Quem vai parar o ministro Renan Filho?
Análise crítica de Mariana Czerwonka questiona ações do ministro Renan Filho e aponta riscos da Resolução 1020/25 para a formação de condutores e a segurança no trânsito.

O setor de trânsito brasileiro está diante de um dos momentos mais turbulentos das últimas décadas. Em ritmo acelerado, o ministro dos Transportes, Renan Filho, tem anunciado, defendido e prometido mudanças que desmontam, em sequência, pilares essenciais da formação, avaliação e acompanhamento dos condutores no país. A pergunta que toma conta do setor, de instrutores a psicólogos, de especialistas a entidades representativas, é uma só: quem vai parar o ministro Renan Filho?
A aprovação da Resolução 1020, que retalha o processo de formação de condutores e enfraquece etapas historicamente reconhecidas como essenciais, foi apenas o primeiro sinal. Em poucos dias, o ministro aprofundou ainda mais o desmonte, agora, articulando internamente o fim do exame psicológico, uma das poucas etapas capazes de avaliar minimamente a condição emocional, cognitiva e comportamental de quem irá conduzir um veículo — e, muitas vezes, transportar vidas.
Enquanto o discurso oficial insiste em “desburocratização” e “redução de custos”, a sensação entre profissionais da área é de que o Brasil está entrando em uma curva perigosa, guiado por decisões rápidas, pouco debatidas e extremamente sensíveis para a segurança viária.
Primeiro ato: flexibilizar a formação
A Resolução 1020 já havia acendido o alerta vermelho. Ao retirar etapas, encurtar processos e tentar igualar formação teórica, técnica e comportamental à mera liberação administrativa, o governo criou um ambiente de insegurança jurídica, operacional e institucional.
Autoescolas, instrutores e especialistas denunciaram a pressa, a fragilidade técnica e a falta de diálogo. Muitas das medidas foram classificadas como improvisadas e potencialmente danosas.
Ainda assim, a resolução foi aprovada pelo Conselho Nacional de Trânsito (Contran), leia-se o Ministro dos Transportes.
Segundo ato: acabar com o exame psicológico
Agora, surge o que muitos consideram o golpe mais duro na estrutura do processo de habilitação: o governo estuda extinguir o exame psicológico, obrigatório na primeira habilitação, inclusive para motoristas profissionais.
A justificativa é simplista: a taxa de inaptidão é de apenas 0,01%. Mas quem entende a função desse exame sabe que esse dado não prova irrelevância.
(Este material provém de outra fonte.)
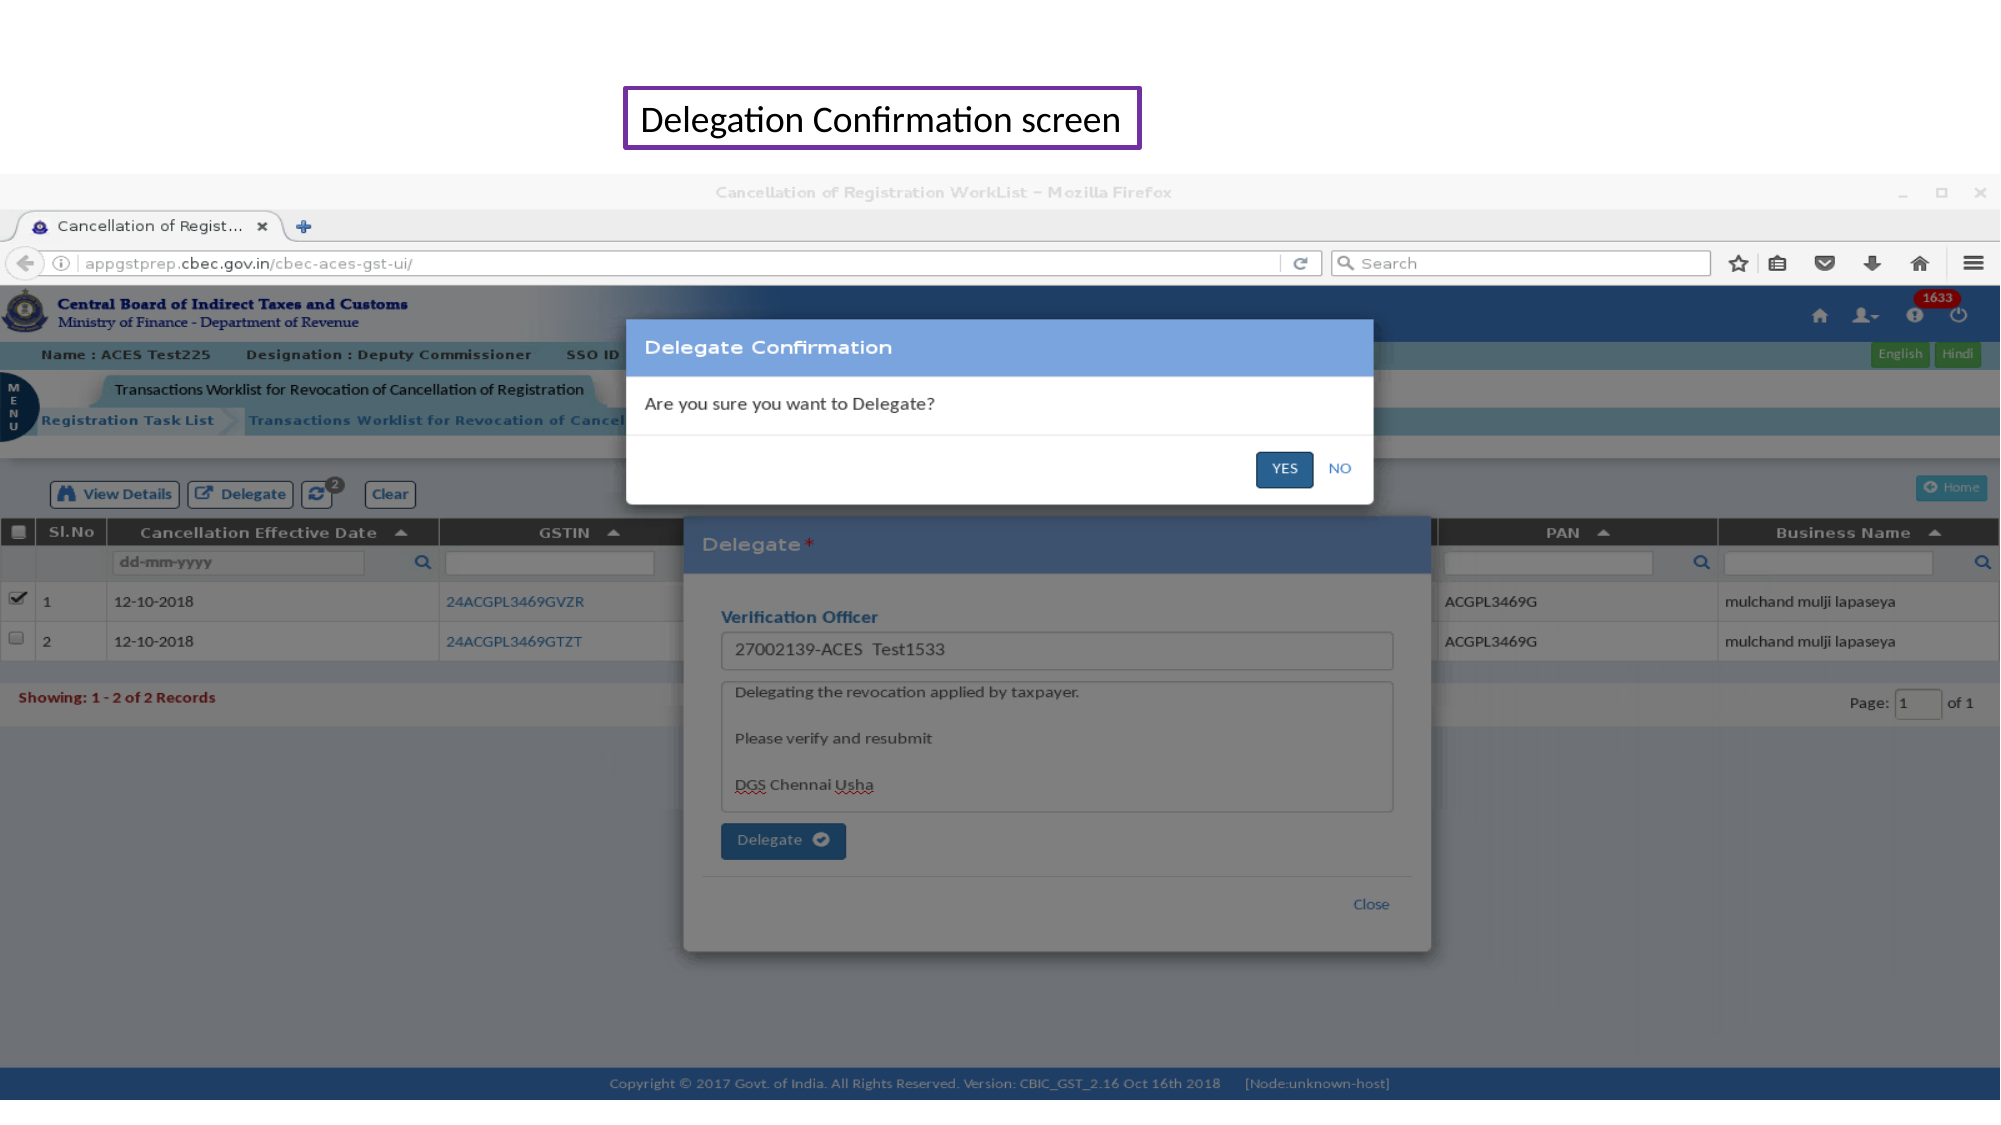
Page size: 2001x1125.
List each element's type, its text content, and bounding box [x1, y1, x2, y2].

text_box Delegation Confirmation screen [625, 87, 1140, 148]
picture [0, 174, 2000, 1100]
Eliminar essa etapa é deixar o país exposto a uma bomba-relógio comportamental.
O país em direção contrária ao mundo
As nações que são referência em segurança viária reforçam a avaliação de condutores, ampliam critérios psicológicos, monitoram saúde mental, fazem acompanhamento periódico e tratam a direção como atividade de risco real.
No Brasil, o governo caminha na direção oposta.
Estamos discutindo flexibilizar tudo ao mesmo tempo:
- a formação;
- a avaliação;
- o exame prático;
- a fiscalização indireta;
- e agora a própria saúde emocional dos motoristas.
“Modernização”, segundo o discurso oficial.
“Desregulamentação temerária”, segundo praticamente todo o setor técnico.
No centro de tudo: Renan Filho
O ministro não apenas defende as mudanças. Ele lidera a narrativa, personifica o projeto e empilha decisões que ignoram alertas históricos e técnicos.
Entidades do setor apontam que não há debate público consistente, não há audiências amplas, não há escuta ativa. Há, sim, velocidade — muita velocidade — em temas que exigem cuidado, critérios e responsabilidade.
E há um desalinhamento gritante entre o que o Brasil precisa e o que o governo está propondo.
Quem vai parar o ministro Renan Filho?
A essa altura, não é mais apenas uma pergunta retórica. É uma provocação, um chamado, um diagnóstico do momento que vivemos.
Se o Congresso, o Judiciário, as entidades técnicas e a sociedade, ou até mesmo o próprio presidente da República, não se manifestarem, o país corre o risco de ver desfeita, em poucos meses, uma construção de décadas de política pública voltada à redução de riscos e preservação da vida no trânsito.
Modernizar não é rasgar etapas. Desburocratizar não é desproteger. Reduzir custos não pode significar aumentar mortes.
O trânsito brasileiro já é violento demais. E as mudanças anunciadas não apontam para segurança — apontam para vulnerabilidade. Por isso, a pergunta precisa continuar ecoando, com força crescente, dentro e fora de Brasília: Quem vai parar o ministro Renan Filho?
*Texto opinativo da jornalista Mariana Czerwonka que atua há mais de 20 anos na área de educação para o trânsito.